Los juegos, las risas, los dulces llantos, las alegrías repentinas, la graciosa hilaridad de la infancia, todo le fué casi desconocido. Regla general: hogar triste, niño triste, con toda la tristeza que pueden tener los niños. De estas raras combinaciones de los destinos infantiles, nacen generalmente los caracteres apasionados: Werter nunca vio sonreír á su padre.

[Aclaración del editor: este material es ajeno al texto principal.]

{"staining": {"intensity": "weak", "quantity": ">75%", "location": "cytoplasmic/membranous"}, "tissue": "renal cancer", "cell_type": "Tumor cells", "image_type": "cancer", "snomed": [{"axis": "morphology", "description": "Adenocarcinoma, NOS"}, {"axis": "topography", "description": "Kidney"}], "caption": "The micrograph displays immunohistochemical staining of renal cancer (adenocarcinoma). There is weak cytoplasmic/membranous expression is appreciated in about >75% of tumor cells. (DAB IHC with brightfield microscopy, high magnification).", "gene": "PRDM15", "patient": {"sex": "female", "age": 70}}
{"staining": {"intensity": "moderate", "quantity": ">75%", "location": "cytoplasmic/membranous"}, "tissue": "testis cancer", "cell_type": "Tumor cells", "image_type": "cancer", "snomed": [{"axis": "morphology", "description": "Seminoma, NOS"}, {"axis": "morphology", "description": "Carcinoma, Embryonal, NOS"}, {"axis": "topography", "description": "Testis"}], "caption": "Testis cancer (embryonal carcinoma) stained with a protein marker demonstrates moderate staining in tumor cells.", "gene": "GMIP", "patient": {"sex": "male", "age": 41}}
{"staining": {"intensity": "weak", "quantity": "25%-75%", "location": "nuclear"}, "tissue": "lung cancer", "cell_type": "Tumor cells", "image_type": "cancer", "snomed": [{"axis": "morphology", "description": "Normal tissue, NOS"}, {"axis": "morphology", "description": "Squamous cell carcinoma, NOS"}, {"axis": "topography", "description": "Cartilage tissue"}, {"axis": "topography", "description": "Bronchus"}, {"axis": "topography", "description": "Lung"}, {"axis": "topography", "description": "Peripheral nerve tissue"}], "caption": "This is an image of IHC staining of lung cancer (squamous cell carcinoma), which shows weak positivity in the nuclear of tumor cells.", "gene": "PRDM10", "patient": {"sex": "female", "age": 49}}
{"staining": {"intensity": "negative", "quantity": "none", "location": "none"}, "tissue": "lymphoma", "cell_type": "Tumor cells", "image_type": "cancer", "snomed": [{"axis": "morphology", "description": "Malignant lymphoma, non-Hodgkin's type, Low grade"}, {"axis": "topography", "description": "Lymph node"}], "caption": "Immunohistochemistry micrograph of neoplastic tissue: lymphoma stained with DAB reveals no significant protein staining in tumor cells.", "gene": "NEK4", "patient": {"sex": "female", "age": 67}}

En el corazón de Miguel sucedió lo que en casi todos los que viven enmedio de otros corazones que están íntimamente ligados al suyo. Puesto el peso de su cariño, entre su madre y su padre, se inclinó hacia el lado de éste, y como siempre que se dá igual caso, con justicia. El niño comprendió que habia á su lado un corazón más noble, más expansivo, más herido y más merecedor de consuelo. Acompañaba á su padre á todas partes, especialmente al campo, y allí, padre é hijo se pasaban horas enteras, observando el rastro de un hormiguero sobre la yerba, el vuelo de un ave ó la tortuosa marcha de un reptil. Por la noche, sentados ambos al fuego del hogar, el padre contaba al hijo un pasaje de Historia sagrada, un episodio de novela, ó bien el trozo más maravilloso de un cuento de hadas; de suerte que Miguel confundia luego en su imaginación las grandes verdades con las risueñas ficciones; la vara de Moisés, con el talismán de la Puerca Cenicienta.